In considering bullish factors, Kestenbaum noted the North American steel market could be supported by tighter scrap flows in 2023, similar to trends that occurred following the onset of the coronavirus pandemic in 2020.
"Scrap is not tight now by any measure, and scrap [prices are] continuing to decline, but we're starting to see the early seeds of the types of things that generally do create scrap tightening," he said. "Lower [scrap] prices result in lower collection, and a slowdown in housing starts means less demolition, and, therefore, less steel to come back into the steel scrap supply chain."
"The other thing that we're starting to see is a depreciation finally is the US dollar, and that brings back [scrap] exports," Kestenbaum added.
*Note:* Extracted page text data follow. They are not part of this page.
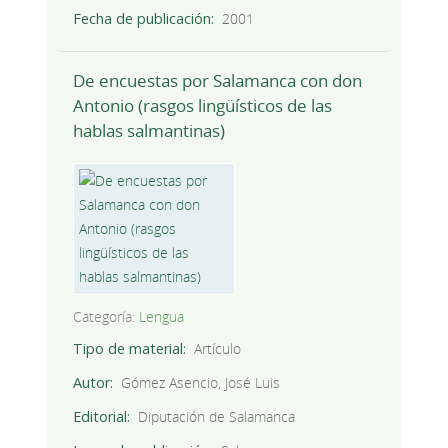
Fecha de publicación
2001
De encuestas por Salamanca con don
Antonio (rasgos lingüísticos de las
hablas salmantinas)
Categoría:
Lengua
Tipo de material
Artículo
Autor
Gómez Asencio, José Luis
Editorial
Diputación de Salamanca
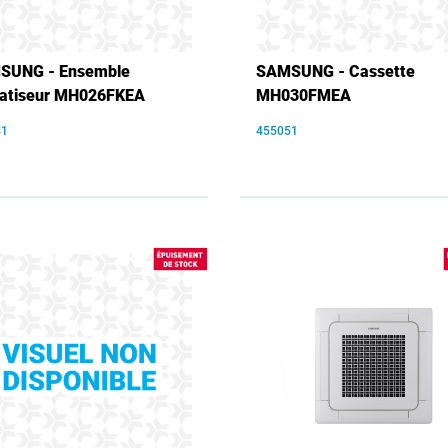
SUNG - Ensemble
SAMSUNG - Cassette
matiseur MH026FKEA
MH030FMEA
41
455051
Ferrous scrap prices in North America have softened since reaching record highs of over $600/lt in March and April. The Platts TSI US Midwest shredded scrap index was assessed at $365/lt on a delivered basis Nov. 15, according to data from S&P Global Commodity Insights.
The Hamilton, Ontario-based steelmaker posted profits of C$158 million ($118.5 million) on sales of C$846 million in Q3, compared with an income of C$614 million on sales of C$1.35 billion in the year-ago quarter, according to its earnings statement released late Nov. 15.
In Q3, Stelco said its shipments fell to 686,000 st at an average selling price of C$1,162/st from 710,000 st of shipments in Q3 2021 at an average selling price of C$1,808/st.